Liberating the NHS: An Information Revolution – Making it happen – the Socitm response
14/01/2011 by Martin Ferguson
Read Socitm’s response to the consultation document: Liberating the NHS: An Information Revolution – Making it happen.
Socitm's response has been prepared by Socitm's Futures group with input from the membership in Socitm's Regions and other key stakeholders.
Our key recommendations are:
- Regional or sub-regional groupings of local authorities to lead in the provision of health and social care resource allocation information systems, particularly as GP clusters take over commissioning from Primary Care Trusts.
- Creation of marketplaces for service outcome and demand-led approaches to information systems designed to facilitate personalised choice of health and social care services.
- Greater transparency and openness of information on care needs, assessments, diagnosis, research, guidance, treatments and availability and cost of health, as well as social care, services in order to generate conditions for innovation by patients, service users and providers of care and therapies.
- Development of national standards for interoperability, information sharing and consent.
- Mandation or regulation to ensure compliance with standards for interoperability, information sharing and disclosure should be considered.
- Sharing of information with patients and service users in a number of ways, including online access. This information should cover all significant sources of health and social care diagnosis, assessment, prevention, treatment and care, including GP, social care, acute hospital, community care and mental health.
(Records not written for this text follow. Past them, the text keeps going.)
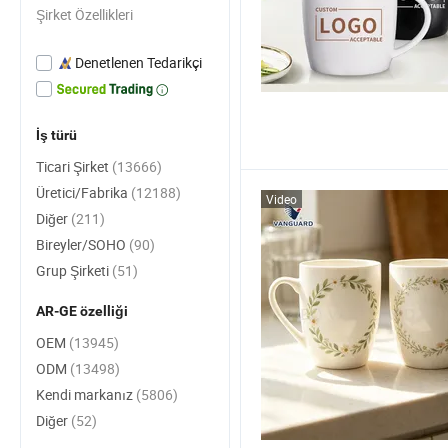
Şirket Özellikleri
Denetlenen Tedarikçi
İş türü
Ticari Şirket
(13666)
Üretici/Fabrika
(12188)
Video
Diğer
(211)
Bireyler/SOHO
(90)
Grup Şirketi
(51)
AR-GE özelliği
OEM
(13945)
ODM
(13498)
Kendi markanız
(5806)
Diğer
(52)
- Support (technical and interpretive) for patients and service users to access their own information online to overcome the restrictions of their capacity or capability.
- Joining-up information across systems and organisations for complex cases to be done with the involvement of users to avoid unnecessary complexity and to remain outcome-focused, tracking typical user journeys through the systems, so that only the information that is genuinely needed is joined-up.
- An initiative to recast the mindset of all staff in public services on the benefits and responsibilities that will come with improved handling and sharing of data and information.
- Access requirements generated by the proposed information revolution in health and social care to be incorporated directly into the Race Online 2012 campaign.
- Leadership, vision, governance and funding to ensure development and implementation of standards, and joined-up information systems and outcomes.